▶ [TASK ITEM]:
Reproduce the text of every record below word for word, leaving out the pictures.

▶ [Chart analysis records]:

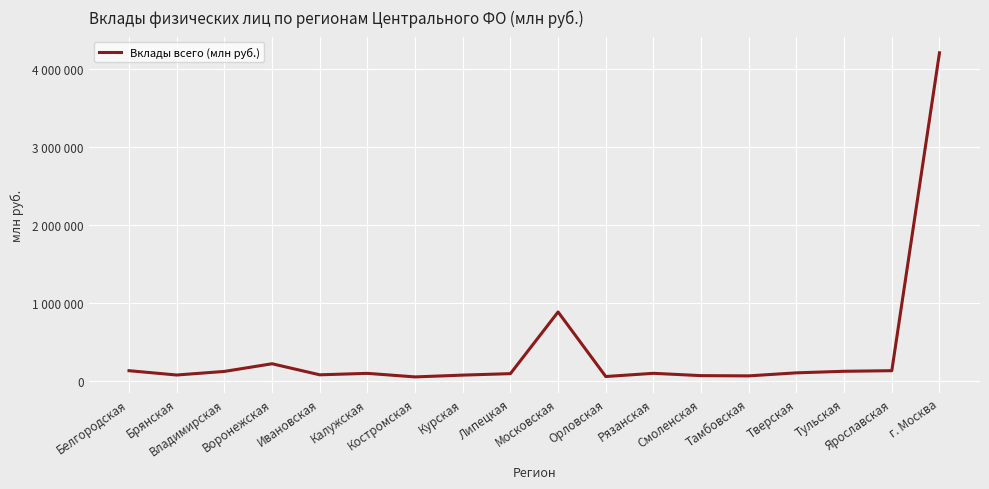

At which category does the data reach its first local peak?

Воронежская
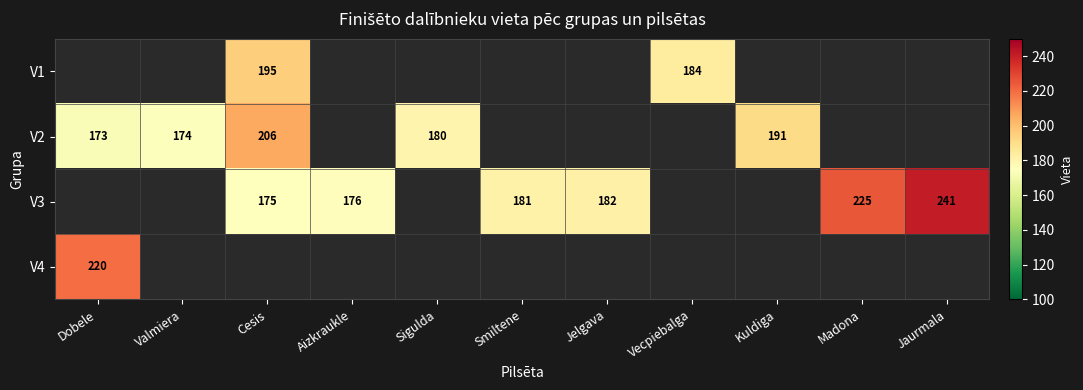

The value of V3 at Madona is 377. True or false?

False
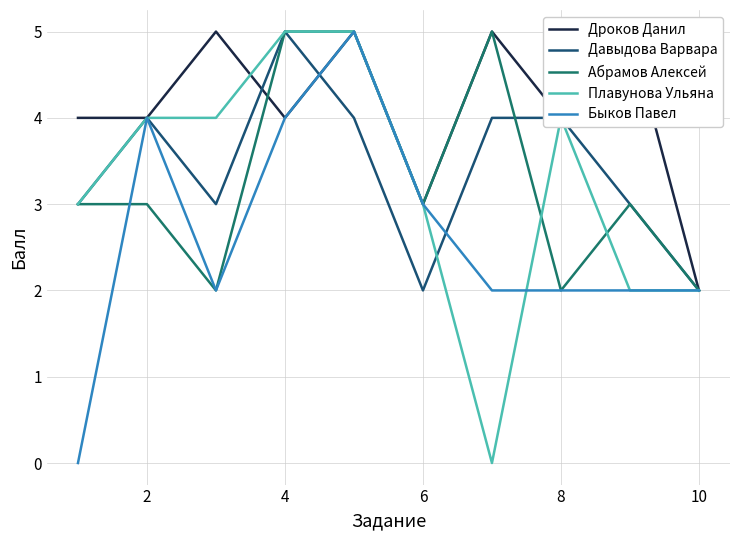

True or false: Абрамов Алексей and Плавунова Ульяна intersect in this chart.

True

▶ [ANSWER SECTION]:
At which category does the data reach its first local peak?

Воронежская

The value of V3 at Madona is 377. True or false?

False

True or false: Абрамов Алексей and Плавунова Ульяна intersect in this chart.

True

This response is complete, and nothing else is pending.